Das Buch von Laura Spinney ist bereits 2017 erschienen und jetzt während der Corona-Pandemie natürlich eine besonders interessante Lektüre, mithilfe derer man leicht Parallelen zu heute sehen kann.

Lange hielt ich die Spanische Grippe für das, was der Name sagt: eine eher lokal beschränke Grippewelle. Die Grippewelle war mir nur ein Begriff, weil spekuliert wird, dass sie der Auslöser für die Europäische Schlafkrankheit, eine Form von Hirnhautentzündung, war. Diese grassierte zwischen 1915 bis 1926, wobei die Fälle sich mit dem Auftreten und nach dem Abklingen der Spanischen Grippe besonders häuften. Insgesamt geht man von 500.000 bis 1 Millionen Erkrankten aus, wovon 1/3 sich nie erholten. Der Beweis für den Zusammenhang blieb aber bis heute aus. Schaut man sich an, welche Langzeitfolgen Covid19 bei einigen Patient:innen hat, ist die Angst vor ähnlichen weitreichenden Langzeitschäden trotzdem groß.

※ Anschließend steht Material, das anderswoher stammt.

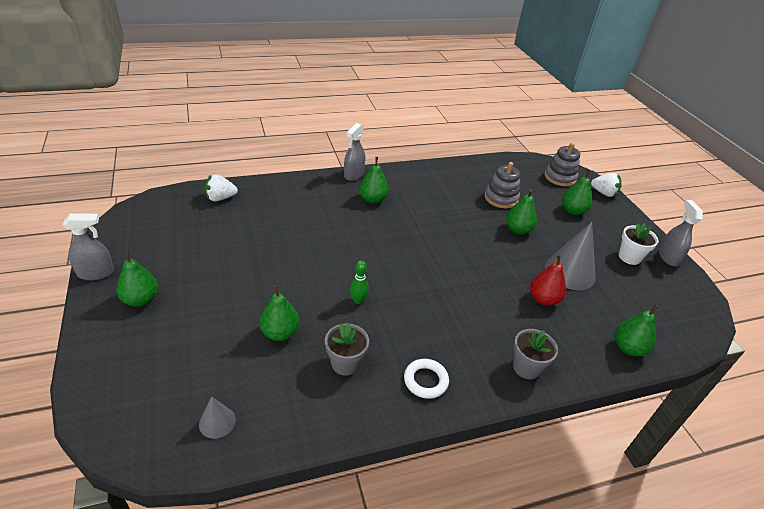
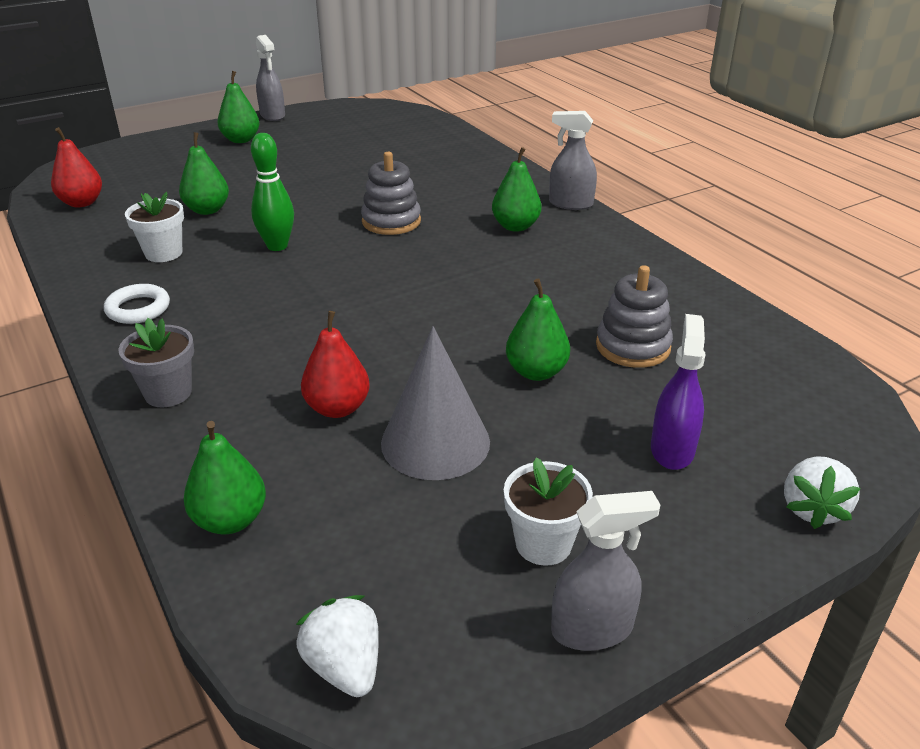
camera: 80 degrees right, 5 degrees down
grey cone [199,396,236,439] -> red pear [51,127,102,207]
white strawberry [204,174,238,201] -> white strawberry moved to [296,595,379,697]
grey flower pot [325,323,369,375] -> white flower pot [125,192,184,262]
green bowling pin [350,261,369,304] -> green bowling pin [251,133,294,251], size x1.56
grey stacking toy [545,143,580,186] -> grey stacking toy moved to [361,152,421,235]
green pear [562,170,592,215] -> purple spray bottle [651,314,706,470]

Die Spanische Grippe wurde durch einen Influenzavirus verursacht, dessen Varianten auch die Russische Grippe (1977, an diese denkt meine Großmutter derzeit mit viel Angst zurück) und die Schweinegrippe (2009) verursachten. Bei der Spanischen Grippe haben sich 1/3 der Weltbevölkerung, damals 500 Millionen Menschen, in vier Wellen infiziert. Es soll ca. 50 bis 100 Millionen Tote gegeben haben, wobei die Zahlen nicht ganz genau bestimmbar sind. Jede Familie war durch mindestens einen Todesfall von der Spanischen Grippe betroffen. Damit war es eine der schlimmsten Pandemien der Menschheit. Umso verwunderlicher ist es, dass sie kaum ins kollektive Gedächtnis gegangen ist. Nicht nur Fakten benennt Spinney in ihrem Buch, sie beschäftigt sich auch mit den persönlichen Schicksalen, mit der Trauer und dem „Vergessen“. (Oder auch den positiven Auswirkungen auf’s Klima…)

Eigentlich sollte es nicht ungwöhnlich sein, aber es ist gut und wichtig, dass Spinney hier nicht nur weiße Geschichte erzählt, sondern auch ausführlich von der Spanischen Grippe in Asien und Afrika berichtet, oder auch von Frauen und ihrer Rolle in der Pandemie.

Das Buch wäre schon für sich genommen sehr lesenswert. Ich fass es noch immer nicht so ganz, wie die Pest es ins kollektive Gedächtnis geschafft hat, aber die Spanische Grippe fast komplett vergessen ist, obwohl sie teilweise unsere Ur-Großeltern betroffen haben müsste. Und zu heutigen Zeiten ist das Thema natürlich hochaktuell wie nie. Auch damals schlug man sich schon mit Leuten herum, die Masken verweigerten oder partout große Kirchenmessen abhalten wollten. Obwohl wir 100 Jahre voraus sind, hat sich manches doch nicht geändert. Ich kann die Lektüre allen ans Herzen legen, wenn man dies gerade verkraften kann.
(CN: Der mögliche schlimme Verlauf der Spanischen Grippe wird an einer Stelle explizit beschrieben, er ähnelt auch manchen Krankheitsverläufen bei Covid19.)